Google doesn’t like popups, customers don’t like them, and most European businesses are horrified about the idea that pop-ups because they find them rude and annoying. In general, the internet has been pushing toward providing a better UX for a while, but now a big industry player is not only leaving their notifications and ads but adding more.
The tech giant under attack is Microsoft. The Guardian reported today that Microsoft’s Windows 10 users are “complaining about Microsoft inserting adverts for its OneDrive cloud service directly into Windows 10’s File Explorer.”
To the point: Microsoft is using its Windows operating system to push ads and notifications for their products.
Microsoft has used this nagging marketing tactic before within Windows 7 and 8. The current annoyance in Windows 10 that has users riled up are what Microsoft calls “sync provider notifications.”
The Verge quoted a Microsoft spokesperson trying to make a point that the OneDrive pop-up is a “tip” and that users could opt out of the provider notifications. Their justification for the pop-up was this: “The new tips notifications within the File Explorer in Windows 10 were designed to help Windows 10 customers by providing quick, easy information to enhance the experience relative to storage and cloud file management.”
In a discussion thread about Windows 10, the feedback is mixed. Some users say they’ve never seen a pop-up.

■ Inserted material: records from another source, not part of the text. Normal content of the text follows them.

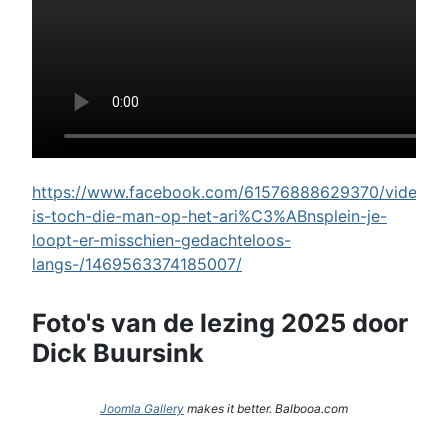
https://www.facebook.com/61576888629370/videos/w
is-toch-die-man-op-het-ari%C3%ABnsplein-je-
loopt-er-misschien-gedachteloos-
langs-/1469563374185007/
Foto's van de lezing 2025 door
Dick Buursink
Joomla Gallery
makes it better. Balbooa.com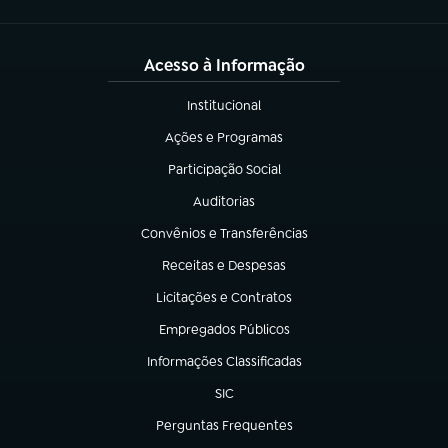
Acesso à Informação
Institucional
(abre em nova aba)
Ações e Programas
(abre em nova aba)
Participação Social
(abre em nova aba)
Auditorias
(abre em nova aba)
Convênios e Transferências
(abre em nova aba)
Receitas e Despesas
(abre em nova aba)
Licitações e Contratos
(abre em nova aba)
Empregados Públicos
(abre em nova aba)
Informações Classificadas
(abre em nova aba)
SIC
(abre em nova aba)
Perguntas Frequentes
(abre em nova aba)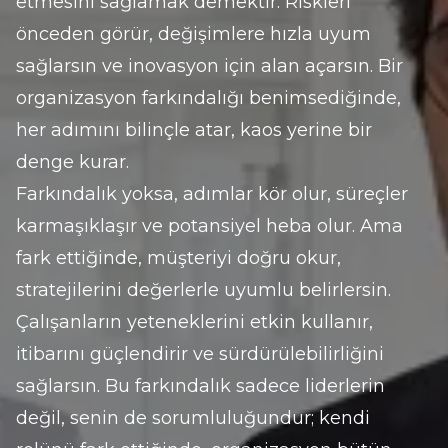
etmesini sağlamak demektir. Riskleri 
önceden görür, değişimlere hızla uyum 
sağlarsın ve inovasyon için alan açarsın. Bir 
organizasyon farkındalığı benimsediğinde, 
her adımını bilinçle atar, kaos yerine bir 
denge kurar.
Farkındalık yoksa, adımlar kör olur, süreçler 
karmaşıklaşır ve potansiyel heba olur. Ama 
fark ettiğinde, müşteriyi doğru okur, 
stratejilerini değerlerle uyumlu belirlersin. 
Çalışanların yeteneklerini etkin kullanır, 
itibarını güçlendirir ve sürdürülebilirliğini 
sağlarsın. Bu farkındalık sadece liderlerin 
değil, senin de sorumluluğundur; kendi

The other half of the commenters are irritated beyond belief.
Pop-ups on web pages are considered bad practice and poor UX, making the thought of pop-ups in paid systems just disrespectful.
Or is it? Quite a few Microsoft customers in the discussion thread hopped in to defend their service provider. Collectively, the defending side's statements and questions all reflect the same stance,
"Shouldn't companies be allowed to innovate and monetize their own product?"
Dare we say it, that is a valid question. The question to follow would be, "At what cost?"
If the ads were present before purchasing the software, would it not make sense to not have to experience the ads after purchase? Customers that are paying a premium make the point that if they're paying a premium, they do not want to be bothered by the ads and tips.
Some customers are unbothered. They know there's the option to turn off the notifiers and acknowledge the reality that they're bound to experience ads elsewhere anyway.
Ah, the Internet. What a wonderful place.
What do you think is the best move for Microsoft?